Eight years after delivery, Awilco and TRF have reportedly sold a VLCC for a touch higher than its newbuilding price.
Brokers are reporting the 300,000-dwt Eco Seas (built 2016) was sold to unnamed buyers for $98.5m, just over the $97m price South Korea’s Daewoo Shipbuilding & Marine Engineering charged to build it, according to VesselsValue.
“She is the only remaining [ship] of a quartet of sisters owned jointly by Awilco and TRF, incidentally the sales reported price is slightly higher than the newbuilding price back then, but she has since been retrofitted with a scrubber,” Cleaves broker Einar Straume wrote in the company’s weekly note.
Wilhelmsen subsidiary Awilco declined to comment on the sale.
The ship’s registered owner is Eco Seas AS, which shares an Oslo address with Awilco, which is also listed in shipping database Equasis as its commercial manager.
In October, Oslo-based TRF was reportedly responsible for entering the Eco Seas into the Tankers International pool.
The purported $98.5m share price is a slight premium to VesselsValue’s $97.1m valuation.
It is another indication of a tanker sale-and-purchase market that continues running hot, with VLCC newbuilding prices hitting highs not seen in more than 15 years.
Secondhand ships continue to fetch high prices, as well, with Clarksons estimating a five-year-old VLCC to be worth $111m, a rise of 11% over the last three months and higher than the 2023 average of $105m.
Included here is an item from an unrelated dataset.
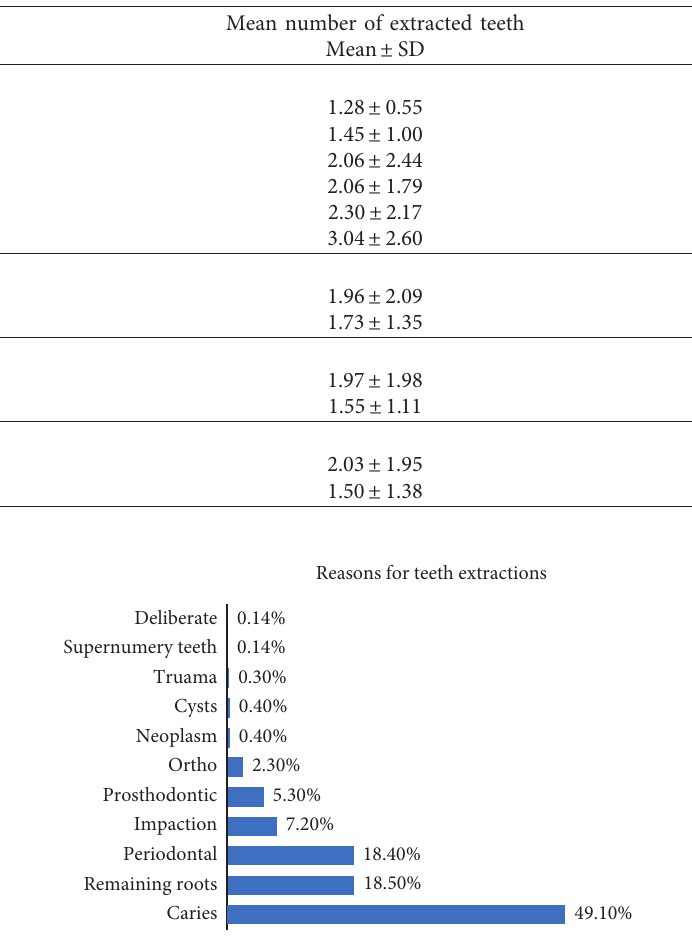
Figure 1: Distribution of reasons for teeth extractions in patients. Table 3: Distribution of reasons for teeth extractions among patients by gender, nationality, and type of dental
A 10-year-old VLCC is going for $84m, the shipbroking giant said, while a 15-year-old ship is $58m.
All are improvements over their 2023 averages.
The strength is also reflected in prices for smaller tankers, where Clarksons said five-year-old suezmaxes and aframaxes would both fetch $83m.
Cleaves and Straume compared the Eco Seas sale to TRF selling the 297,700-dwt TRF Horten (built 2018) earlier in February for $102m, reportedly to Tsakos Energy Navigation.
The sale came at a slight discount to valuations but was likely impacted by its construction at the Philippines’ now-defunct Hanjin Heavy Industries and Construction Philippines facility in Subic Bay, as ships from that yard typically carry a discount.
Awilco had no ownership stake in that ship.